Crítica ‘En lo alto’

Puntuación: 4 de 5.

En un mundo, como son el actual y el del cine y los festivales, tan agitado, cruel, maximalista y competitivo, pocos nombres tienen más predicamento en los círculos críticos que el de Hong Sang-soo. Director, guionista, montador, músico, productor, operador de cámara coreano. Cineasta.

Su cine es una pequeña isla, dentro y fuera de la película. Por muchas razones: por su calma imperturbable, por su rigurosa abstracción formal, por su sutileza, por su mezcla de luminosidad y melancolía, por su humanidad, y quizá la más subversiva, por el amor que expresan sus imágenes, sus personajes, sus detalles… y por el amor que recibe de forma incondicional por aquellos que se acercan a su obra.

En En lo alto, Kwon Hae-hyo vuelve a interpretar al alter-ego de Hong Sang-soo. En esta ocasión, el galardonado director de cine se relaciona con un edificio (y las mujeres que lo ocupan) y la cinta se estructura a través del mismo. Empieza, tras un prólogo que muestra todas las estancias del edificio, en la entrada, en la calle, y termina en el mismo lugar; comienza con su hija y termina con ella. El protagonista irá subiendo y ocupando las distintas estancias que lo componen a medida que va pasando por etapas vitales, intentando curar el mal que le oprime. Ese mal no es otra cosa que la necesidad fisiológica de filmar no satisfecha, truncada por complicaciones empresariales; es la escasa relación con su hija; es la soledad.
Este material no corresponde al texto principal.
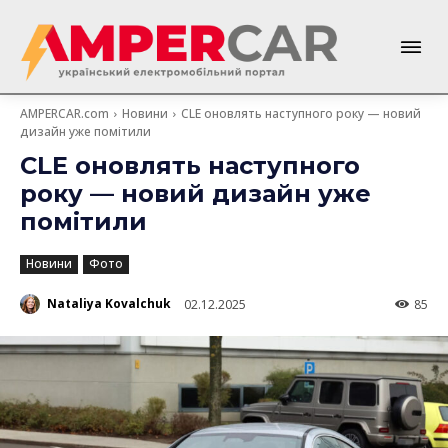
AMPERCAR.com
Новини
CLE оновлять наступного року — новий
дизайн уже помітили
CLE оновлять наступного
року — новий дизайн уже
помітили
Новини
Фото
Nataliya Kovalchuk
02.12.2025
85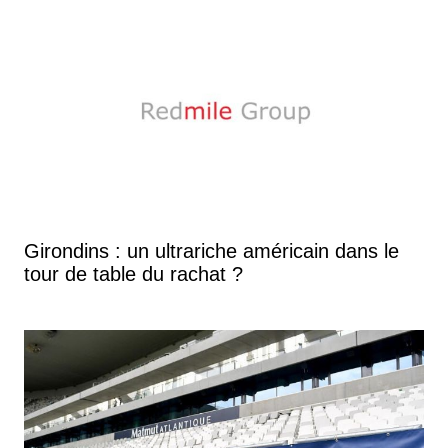
Girondins : un ultrariche américain dans le
tour de table du rachat ?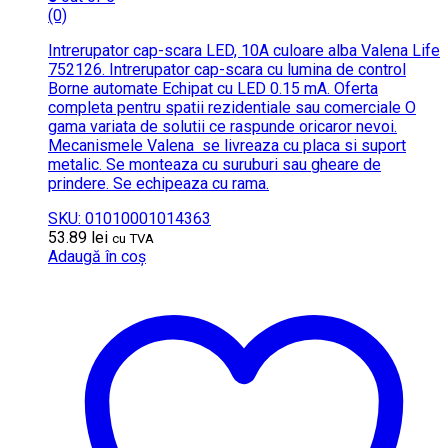
(0)
Intrerupator cap-scara LED, 10A culoare alba Valena Life
752126. Intrerupator cap-scara cu lumina de control
Borne automate Echipat cu LED 0.15 mA. Oferta
completa pentru spatii rezidentiale sau comerciale O
gama variata de solutii ce raspunde oricaror nevoi.
Mecanismele Valena se livreaza cu placa si suport
metalic. Se monteaza cu suruburi sau gheare de
prindere. Se echipeaza cu rama.
SKU: 01010001014363
53.89
lei
cu TVA
Adaugă în coș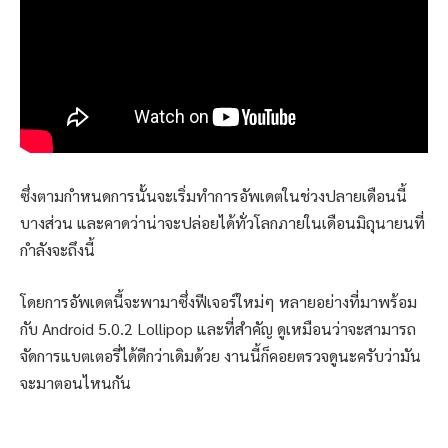
ซึ่งตามกำหนดการนั้นจะเริ่มทำการอัพเดตในช่วงปลายเดือนนี้
บางส่วน และคาดว่าน่าจะปล่อยได้ทั่วโลกภายในเดือนมิถุนายนที่
กำลังจะถึงนี้
โดยการอัพเดตนี้จะพามาซึ่งฟีเจอร์ใหม่ๆ หลายอย่างที่มาพร้อม
กับ Android 5.0.2 Lollipop และที่สำคัญ ดูเหมือนว่าจะสามารถ
จัดการแบตเตอรี่ได้ดีกว่าเดิมด้วย งานนี้ก็คอยตรวจดูนะครับว่ามัน
จะมาตอนไหนกัน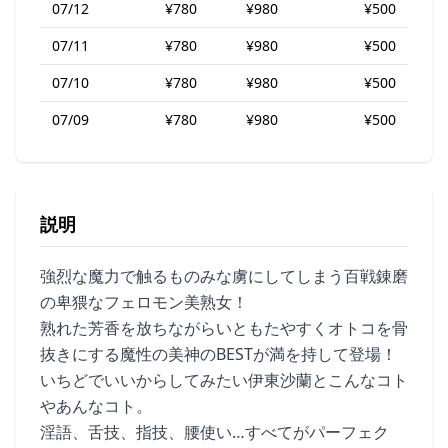
07/12
¥780
¥980
¥500
07/11
¥780
¥980
¥500
07/10
¥780
¥980
¥500
07/09
¥780
¥980
¥500
説明
強烈な魔力で触るものみな虜にしてしまう百戦錬磨
の卑猥なフェロモン美熟女！
熟れた芳香を放ちながらいともたやすくオトコを骨
抜きにする魔性の美神のBESTが満を持して登場！
いちどでいいからしてみたい伊東沙蘭とこんなコト
やあんなコト。
淫語、舌技、指技、腰使い…すべてがパーフェク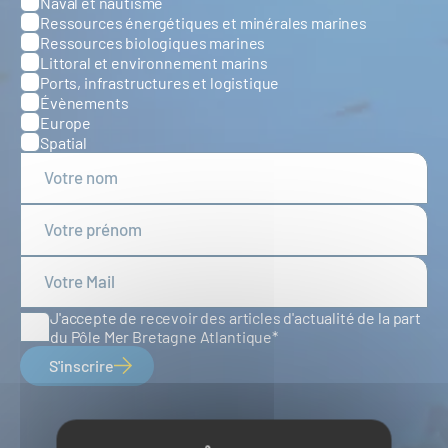
Naval et nautisme
Ressources énergétiques et minérales marines
Ressources biologiques marines
Littoral et environnement marins
Ports, infrastructures et logistique
Évènements
Europe
Spatial
J'accepte de recevoir des articles d'actualité de la part
du Pôle Mer Bretagne Atlantique
S'inscrire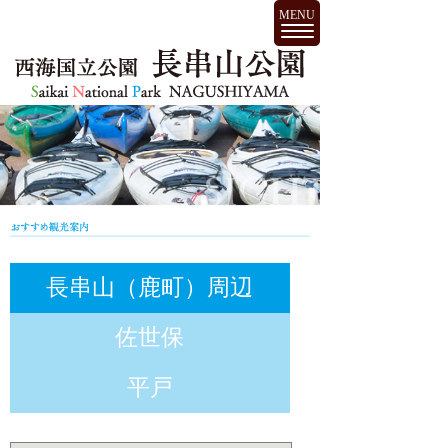
MENU
長串山（鹿町）周辺
佐世保
平戸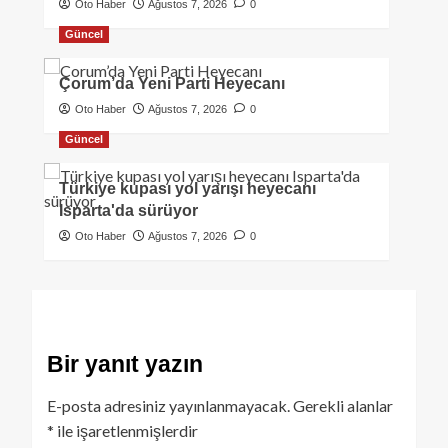
Oto Haber
Ağustos 7, 2026
0
Güncel
Çorum’da Yeni Parti Heyecanı
Oto Haber
Ağustos 7, 2026
0
Güncel
Türkiye kupası yol yarışı heyecanı
Isparta'da sürüyor
Oto Haber
Ağustos 7, 2026
0
Bir yanıt yazın
E-posta adresiniz yayınlanmayacak.
Gerekli alanlar
*
ile işaretlenmişlerdir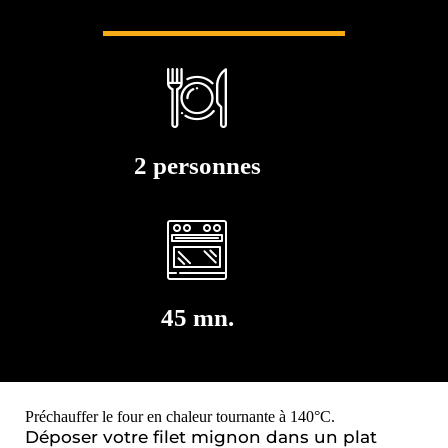
2 personnes
45 mn.
Préchauffer le four en chaleur tournante à 140°C.
Déposer votre filet mignon dans un plat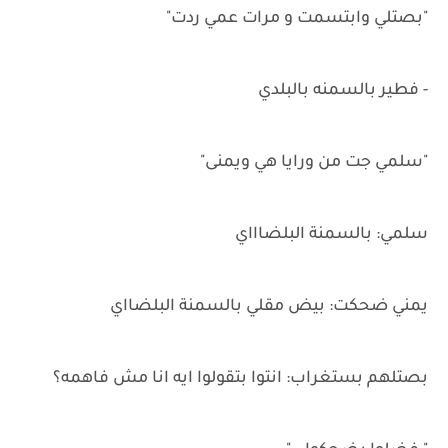
"بصتلي وابتسمت و مرات عمي ردت"
- فطير بالسمنه بالبلدي
"سلمي جت من ورايا هي ويمنى"
سلمي: بالسمنة البلضاااي
يمني ضحكت: بيض مقلي بالسمنة البلضااي
بصتلهم بستغراب: انتوا بتقولوا ايه انا مش فاهمه؟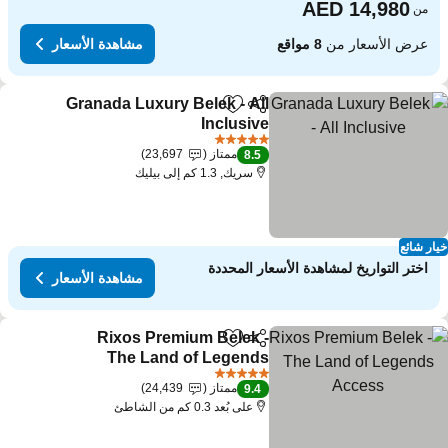
من
عرض الأسعار من
8 مواقع
مشاهدة الأسعار
Granada Luxury Belek - All
مشاركة
Add to favorites
Inclusive
مشاهدة الأسعار
5 عدد النجوم
ممتاز
23,697
8.5
سريك, 1.3 كم إلى بيليك
ار شائع
اختر التواريخ لمشاهدة الأسعار المحددة
مشاهدة الأسعار
Rixos Premium Belek -
مشاركة
Add to favorites
The Land of Legends
Access
مشاهدة الأسعار
5 عدد النجوم
ممتاز
24,439
9.4
على بُعد 0.3 كم من الشاطئ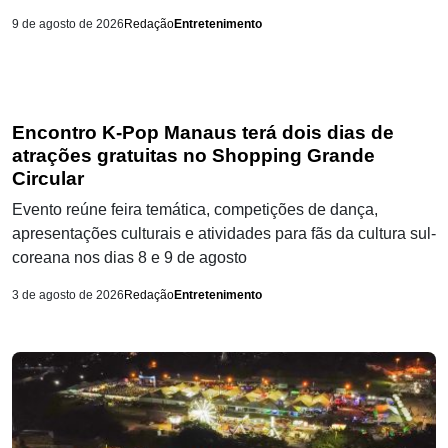
9 de agosto de 2026
Redação
Entretenimento
Encontro K-Pop Manaus terá dois dias de
atrações gratuitas no Shopping Grande
Circular
Evento reúne feira temática, competições de dança,
apresentações culturais e atividades para fãs da cultura sul-
coreana nos dias 8 e 9 de agosto
3 de agosto de 2026
Redação
Entretenimento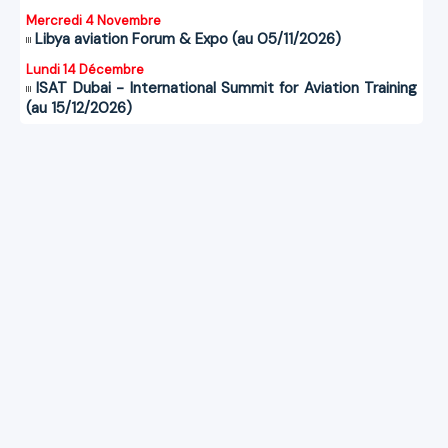
Mercredi 4 Novembre
Libya aviation Forum & Expo (au 05/11/2026)
Lundi 14 Décembre
ISAT Dubai - International Summit for Aviation Training
(au 15/12/2026)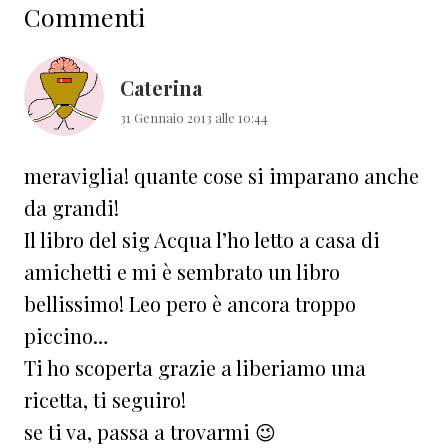
Commenti
del
lettore
Caterina
31 Gennaio 2013 alle 10:44
meraviglia! quante cose si imparano anche
da grandi!
Il libro del sig Acqua l’ho letto a casa di
amichetti e mi è sembrato un libro
bellissimo! Leo pero è ancora troppo
piccino…
Ti ho scoperta grazie a liberiamo una
ricetta, ti seguiro!
se ti va, passa a trovarmi 😉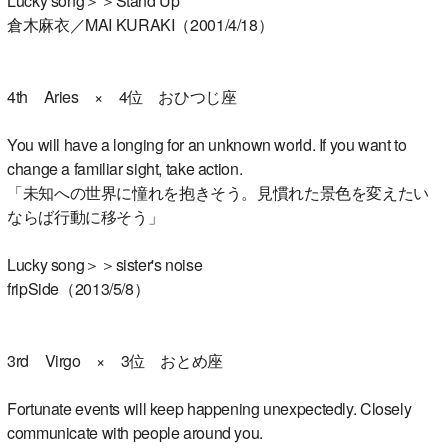
Lucky song＞＞Stand Up
倉木麻衣／MAI KURAKI（2001/4/18）
4th Aries × 4位 おひつじ座
You will have a longing for an unknown world. If you want to
change a familiar sight, take action.
「未知への世界に憧れを抱きそう。見慣れた景色を変えたい
ならば行動に移そう」
Lucky song＞＞sister's noise
fripSide（2013/5/8）
3rd Virgo × 3位 おとめ座
Fortunate events will keep happening unexpectedly. Closely
communicate with people around you.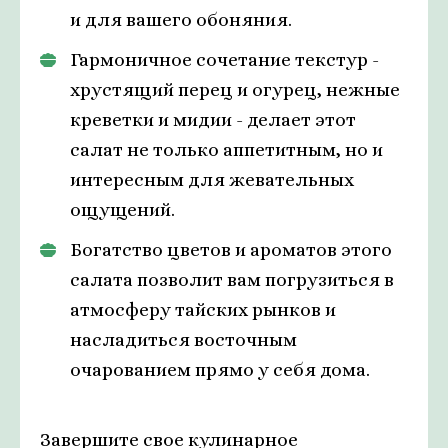
и для вашего обоняния.
Гармоничное сочетание текстур -
хрустящий перец и огурец, нежные
креветки и мидии - делает этот
салат не только аппетитным, но и
интересным для жевательных
ощущений.
Богатство цветов и ароматов этого
салата позволит вам погрузиться в
атмосферу тайских рынков и
насладиться восточным
очарованием прямо у себя дома.
Завершите свое кулинарное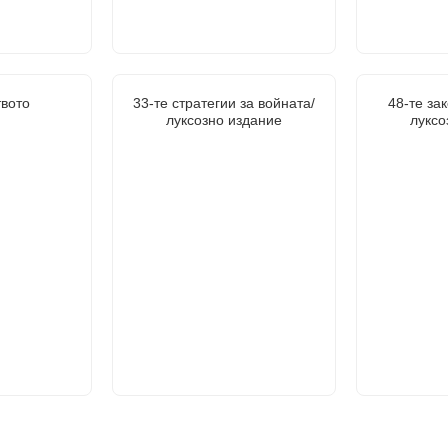
вото
33-те стратегии за войната/
48-те зак
луксозно издание
луксо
La mayor virtud de En lo alto es, como siempre, el uso de las elipsis. Por corte o sin solución de continuidad (la escena final, donde la entrada y salida de un coche aparcado sirve para el cambio temporal), Hong Sang-soo captura una vida adulta entera, con sus problemas y alegrías, en cinco conversaciones y un sueño. Cinco conversaciones dislocadas del tiempo y presentadas, aparentemente, en una línea continua circular permiten crear un pequeño puzzle temporal. Pero quizá el detalle que más llama la atención de En lo alto, más allá de la peculiar estructura, es la ausencia total de zooms ópticos que reencuadren la imagen. Ahora estamos solos con el cuadro escogido. Y con los personajes y los espacios. Un nuevo paso más en el continuo desbastado formal esencialista que lleva realizando, película a película, el maestro coreano en la última década.

En lo alto es la nueva película de Hong Sang-soo. La primera en estrenarse este año (la última, La novelista y su película se estrenó en la última semana de 2022), aún faltan In Water, presentada en Berlín 2023, e In our day, que clausuró la Quincena de Realizadores unos meses después, aún están por estrenarse a manos de Atalante Cinema, distribuidora que tiene a bien que ninguna de las imágenes invocadas por un hombre que no sabe vivir sin hacer cine. O al revés.


Título original: Walk Up Duración: 97 min País: Corea del Sur Idioma: Coreano Dirección: Hong Sang-soo Guion: Hong Sang-soo Productores: Hong Sang-soo, Kim Min-hee Fotografía: Hong Sang-soo Montaje: Hong Sang-soo Música: Hong Sang-soo Intérpretes: Kwon Hae-hyo, Lee Hye-young, Song Seon-mi, Cho Yun-hee, Park Mi-so, Shin Seok-ho

Sinopsis: Un director de cine de mediana edad visita con su hija, a la que no ha visto en años, un edificio propiedad de una diseñadora de interiores. Están allí porque es lo que quiere estudiar la hija. La diseñadora les muestra planta por planta las reformas que ha realizado. Los tres entran en las habitaciones de cada planta a echar un vistazo. La película comienza de este modo y después empezamos de nuevo desde abajo y ascendemos planta a planta.